Des sénateurs tentent de freiner le développement de l’éolien

Publié le jeudi 25 février 2016 à 15h28

Toute installation d'éolienne, située dans un rayon de 10 kilomètres autour d’un bâtiment classé, devra être soumise à l’accord des Bâtiments de France. Voici la disposition votée par les sénateurs dans le cadre de l’examen, en 1ère lecture, du projet de loi sur la liberté de création, l’architecture et le patrimoine. Un amendement, qui ne devrait pas franchir la barrière de l’Assemblée nationale, mais qui montre l’opposition acharnée de certains sénateurs au développement de l’éolien, alors que la loi sur la transition énergétique en fait un axe prioritaire.

"Les éoliennes ont un impact visuel négatif dans nos territoires", se justifie le sénateur du Jura, Gilbert Barbier, à l’origine de cette proposition adoptée contre l’avis du gouvernement et au grand dam des élus écologistes.
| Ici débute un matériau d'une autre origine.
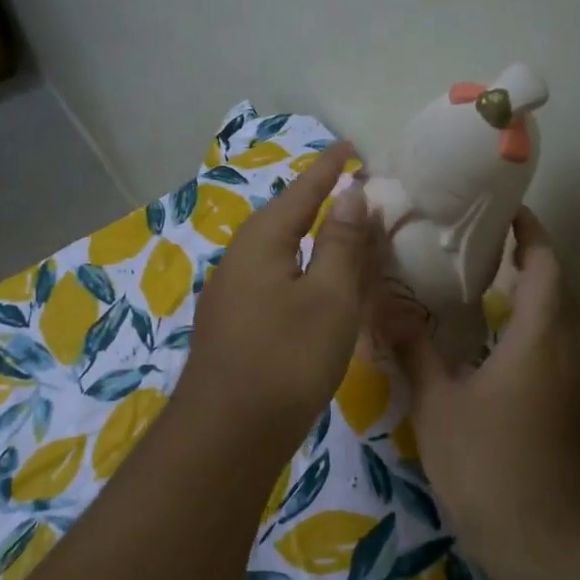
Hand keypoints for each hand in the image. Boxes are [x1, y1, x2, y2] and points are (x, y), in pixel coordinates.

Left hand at [178, 142, 378, 449]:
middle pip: (282, 219)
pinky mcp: (231, 327)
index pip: (301, 192)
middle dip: (316, 203)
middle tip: (351, 192)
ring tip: (336, 235)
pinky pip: (270, 282)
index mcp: (260, 242)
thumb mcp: (328, 297)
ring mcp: (228, 296)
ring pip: (275, 254)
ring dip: (307, 240)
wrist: (228, 432)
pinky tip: (309, 289)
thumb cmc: (287, 357)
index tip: (351, 147)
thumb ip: (339, 244)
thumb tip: (349, 195)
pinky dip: (297, 273)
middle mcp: (236, 261)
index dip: (328, 170)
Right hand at [393, 209, 579, 561]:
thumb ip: (415, 350)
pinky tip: (503, 345)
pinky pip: (564, 348)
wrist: (545, 541)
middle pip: (563, 288)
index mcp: (539, 337)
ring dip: (541, 294)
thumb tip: (385, 307)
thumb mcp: (438, 404)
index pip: (545, 266)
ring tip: (495, 285)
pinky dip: (541, 327)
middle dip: (535, 259)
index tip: (507, 210)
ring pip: (568, 320)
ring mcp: (578, 383)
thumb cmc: (488, 464)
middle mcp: (569, 350)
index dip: (531, 233)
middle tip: (489, 245)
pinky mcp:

La sénatrice EELV du Nord, Marie-Christine Blandin, s’est ainsi livrée à un petit calcul très parlant. "Un rayon de 10 kilomètres représente une aire de 314 kilomètres carrés. Comme la France compte 45 000 monuments historiques, le périmètre protégé serait de 14 130 000 kilomètres carrés, soit 21 fois plus que la superficie de la France (en intégrant l’outre-mer, NDLR)..."

Qui plus est, plaident les avocats Stéphanie Gandet et Sébastien Becue du cabinet Green Law, l’avis de l’architecte des Bâtiments de France est d’ores et déjà demandé avant la délivrance d’un permis de construire éolien lorsque l’installation est visible en même temps qu’un immeuble classé ou un monument historique. Un avis la plupart du temps suivi. "on se retrouverait avec un véritable droit de veto" alertent les avocats. Or, "l'architecte des Bâtiments de France, dans la position conservatrice où il se trouve, a forcément une tendance à s’opposer à l’implantation d’une éolienne".